Художник ухватился за подбородок; выражение его глаз внезапно стало трагическим.
- Да, - сказал он, - да, у всех. Трагедия стала повседневностью. Я потерял семью, она осталась в Бельгии. Как они живут, не знаю.
- Мне очень жаль вас; я сожалею и о том, что к вам здесь не так добры. Нам надо быть добрее.
Он пожал плечами.
- Что поделаешь! Мы разные. Это непростительно. К тому же человек искусства всегда одинок; у него более тонкая организация, чем у других людей, и он видит то, чего не дано видеть им. Люди не любят, когда ты не похож на них. Если вам когда-либо придется поступить не так, как другие, вы это поймете, mademoiselle.
Ноэль почувствовала, что краснеет. Неужели он разгадал ее тайну? В его взгляде было что-то необычное, словно он обладал вторым зрением.
- Вы, наверно, уже кончаете рисунок? - спросила она.
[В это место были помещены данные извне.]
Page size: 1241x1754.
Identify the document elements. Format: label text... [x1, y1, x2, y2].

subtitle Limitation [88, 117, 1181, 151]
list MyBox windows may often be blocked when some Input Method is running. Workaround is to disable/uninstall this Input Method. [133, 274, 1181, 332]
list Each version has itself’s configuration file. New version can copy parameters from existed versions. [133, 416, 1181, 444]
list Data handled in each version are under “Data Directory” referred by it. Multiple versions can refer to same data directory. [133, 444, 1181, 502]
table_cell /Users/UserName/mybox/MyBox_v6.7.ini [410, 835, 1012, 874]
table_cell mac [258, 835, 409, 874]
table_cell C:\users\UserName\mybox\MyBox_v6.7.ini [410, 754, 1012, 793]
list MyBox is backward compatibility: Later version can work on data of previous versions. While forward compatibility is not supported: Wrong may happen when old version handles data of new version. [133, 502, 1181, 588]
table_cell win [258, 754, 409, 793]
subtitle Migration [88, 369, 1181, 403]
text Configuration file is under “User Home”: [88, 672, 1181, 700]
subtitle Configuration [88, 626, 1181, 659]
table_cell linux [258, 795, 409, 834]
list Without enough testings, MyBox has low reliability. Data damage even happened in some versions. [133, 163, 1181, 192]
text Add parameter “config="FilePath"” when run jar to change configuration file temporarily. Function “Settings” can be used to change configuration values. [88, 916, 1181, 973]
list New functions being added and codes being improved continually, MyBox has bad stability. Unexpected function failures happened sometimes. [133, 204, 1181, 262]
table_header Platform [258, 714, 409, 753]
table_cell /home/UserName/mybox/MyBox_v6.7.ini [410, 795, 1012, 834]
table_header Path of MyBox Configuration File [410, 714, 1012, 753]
- Нет, mademoiselle. Я мог бы рисовать еще несколько часов. Но я не хочу задерживать вас. Вам, должно быть, холодно.
Ноэль встала.
- Можно взглянуть?
- Конечно.
Она не сразу узнала себя - да и кому дано узнавать себя? - но увидела лицо, странно взволновавшее ее: девушка на рисунке всматривалась во что-то, что уже словно было перед ней, но чего еще как будто и не существовало.
- Моя фамилия Лавенди, - сказал художник. - Мы с женой живем вот здесь. - И он протянул ей карточку.